Dr. Robby and Langdon also finally had their talk, although it probably wasn’t what we were expecting. There were no bro hugs and apologies. Langdon read Robby the riot act. And Robby deserved every bit of it. Even Dr. Robby has to know his “You’re welcome” for the tough love rang hollow.
Dr. Mohan’s farewell also felt more true-to-life than true-to-television, to its credit. Her final conversation with Robby was nice, but not too nice. There are still some raw feelings there. She still resents him. He still thinks he’s right. And he may be — but there are better ways to express it.

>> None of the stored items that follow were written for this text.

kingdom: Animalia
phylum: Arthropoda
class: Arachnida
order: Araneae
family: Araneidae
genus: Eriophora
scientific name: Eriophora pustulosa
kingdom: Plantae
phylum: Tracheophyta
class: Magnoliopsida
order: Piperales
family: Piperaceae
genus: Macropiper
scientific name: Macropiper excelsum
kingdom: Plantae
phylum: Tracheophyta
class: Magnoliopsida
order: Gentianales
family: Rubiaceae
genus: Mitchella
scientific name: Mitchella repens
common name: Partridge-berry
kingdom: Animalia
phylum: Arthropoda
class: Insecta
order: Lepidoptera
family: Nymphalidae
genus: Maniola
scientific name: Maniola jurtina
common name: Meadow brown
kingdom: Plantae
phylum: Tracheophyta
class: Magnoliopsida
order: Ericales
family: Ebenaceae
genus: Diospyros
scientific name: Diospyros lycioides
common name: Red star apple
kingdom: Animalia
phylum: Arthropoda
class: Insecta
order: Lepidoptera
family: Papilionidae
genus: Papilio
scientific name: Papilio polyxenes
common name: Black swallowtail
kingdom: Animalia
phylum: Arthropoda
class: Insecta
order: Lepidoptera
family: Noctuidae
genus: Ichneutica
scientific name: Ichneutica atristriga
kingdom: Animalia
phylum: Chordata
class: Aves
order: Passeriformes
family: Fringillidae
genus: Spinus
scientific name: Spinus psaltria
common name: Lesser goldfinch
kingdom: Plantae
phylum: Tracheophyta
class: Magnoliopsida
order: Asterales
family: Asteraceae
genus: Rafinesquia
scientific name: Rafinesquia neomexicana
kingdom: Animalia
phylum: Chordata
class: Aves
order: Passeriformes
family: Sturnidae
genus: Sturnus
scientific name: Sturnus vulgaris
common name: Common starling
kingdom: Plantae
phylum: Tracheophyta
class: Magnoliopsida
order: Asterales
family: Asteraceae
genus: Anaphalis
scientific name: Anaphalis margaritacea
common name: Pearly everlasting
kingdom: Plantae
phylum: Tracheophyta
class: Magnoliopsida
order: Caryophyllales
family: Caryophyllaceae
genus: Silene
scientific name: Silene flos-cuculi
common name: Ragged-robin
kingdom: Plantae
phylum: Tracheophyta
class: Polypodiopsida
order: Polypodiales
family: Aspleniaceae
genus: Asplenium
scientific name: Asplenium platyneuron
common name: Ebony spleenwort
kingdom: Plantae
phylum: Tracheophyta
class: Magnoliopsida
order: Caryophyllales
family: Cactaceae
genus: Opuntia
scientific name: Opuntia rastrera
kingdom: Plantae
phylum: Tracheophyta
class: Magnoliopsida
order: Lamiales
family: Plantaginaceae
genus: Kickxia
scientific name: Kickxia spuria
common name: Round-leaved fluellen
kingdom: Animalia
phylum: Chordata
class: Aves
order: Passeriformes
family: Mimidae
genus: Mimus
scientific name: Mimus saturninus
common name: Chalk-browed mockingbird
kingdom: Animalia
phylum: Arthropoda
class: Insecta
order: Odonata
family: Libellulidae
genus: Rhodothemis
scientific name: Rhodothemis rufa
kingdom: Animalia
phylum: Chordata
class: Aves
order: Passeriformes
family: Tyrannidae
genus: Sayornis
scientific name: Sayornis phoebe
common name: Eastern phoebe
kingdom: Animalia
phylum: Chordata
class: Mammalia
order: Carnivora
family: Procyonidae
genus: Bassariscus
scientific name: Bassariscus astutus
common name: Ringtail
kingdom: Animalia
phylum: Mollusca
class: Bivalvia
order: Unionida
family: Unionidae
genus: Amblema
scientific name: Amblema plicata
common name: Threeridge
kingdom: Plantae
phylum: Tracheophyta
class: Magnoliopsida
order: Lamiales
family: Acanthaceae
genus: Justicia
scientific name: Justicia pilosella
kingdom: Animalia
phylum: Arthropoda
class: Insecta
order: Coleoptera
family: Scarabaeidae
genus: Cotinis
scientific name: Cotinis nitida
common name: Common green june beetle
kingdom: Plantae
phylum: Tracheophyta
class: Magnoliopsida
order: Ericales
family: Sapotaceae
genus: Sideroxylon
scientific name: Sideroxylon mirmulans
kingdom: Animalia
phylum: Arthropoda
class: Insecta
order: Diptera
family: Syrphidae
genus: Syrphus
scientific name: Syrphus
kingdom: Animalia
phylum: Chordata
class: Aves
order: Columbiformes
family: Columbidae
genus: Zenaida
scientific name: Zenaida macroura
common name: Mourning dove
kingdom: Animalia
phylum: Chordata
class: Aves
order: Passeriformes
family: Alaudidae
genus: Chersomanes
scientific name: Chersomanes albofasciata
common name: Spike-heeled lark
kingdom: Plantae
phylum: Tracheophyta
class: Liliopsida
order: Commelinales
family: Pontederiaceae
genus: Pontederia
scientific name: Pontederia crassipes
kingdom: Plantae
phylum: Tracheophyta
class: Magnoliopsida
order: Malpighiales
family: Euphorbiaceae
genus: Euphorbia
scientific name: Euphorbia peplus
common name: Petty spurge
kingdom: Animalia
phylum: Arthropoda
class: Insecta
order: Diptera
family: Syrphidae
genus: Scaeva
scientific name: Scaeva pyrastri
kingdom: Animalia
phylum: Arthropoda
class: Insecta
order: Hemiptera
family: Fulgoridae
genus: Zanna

Nurse Dana, meanwhile, did get that final convo with Robby. That also felt right. If there were a post-mortem after every shift, she’d never have time to sleep, get up, and do it all over again. It was a tough day for her. But it feels like that’s mostly par for the course.
I wonder, too, if Robby regretted insisting that Whittaker set those boundaries after seeing him drive away with his dead patient’s wife and baby. Maybe Whittaker has boundary issues. Or maybe outside of the hospital, Whittaker has the most functional life of all of them.
Javadi is not going anywhere; she’ll be back in emergency psychiatry, which is right where she belongs — still killing it in the hospital, but out of the shadow of her parents. Good for her. Meanwhile, Santos got a little sleep, a little primal scream therapy, and maybe even a friend in Dr. Mel, who so needed one after realizing that the rest of her life may no longer be defined by her relationship to her sister.
A mom and her baby were also saved. What more could you ask for — though no doubt the mom will probably bring a suit against the hospital for the C-section. Ain’t that America?
All in all, a great ending to the second season. The Pitt left some storylines dangling but still managed to end the day with the necessary amount of closure. What else could you ask for in a finale, except an immediate announcement of a night-shift spin-off.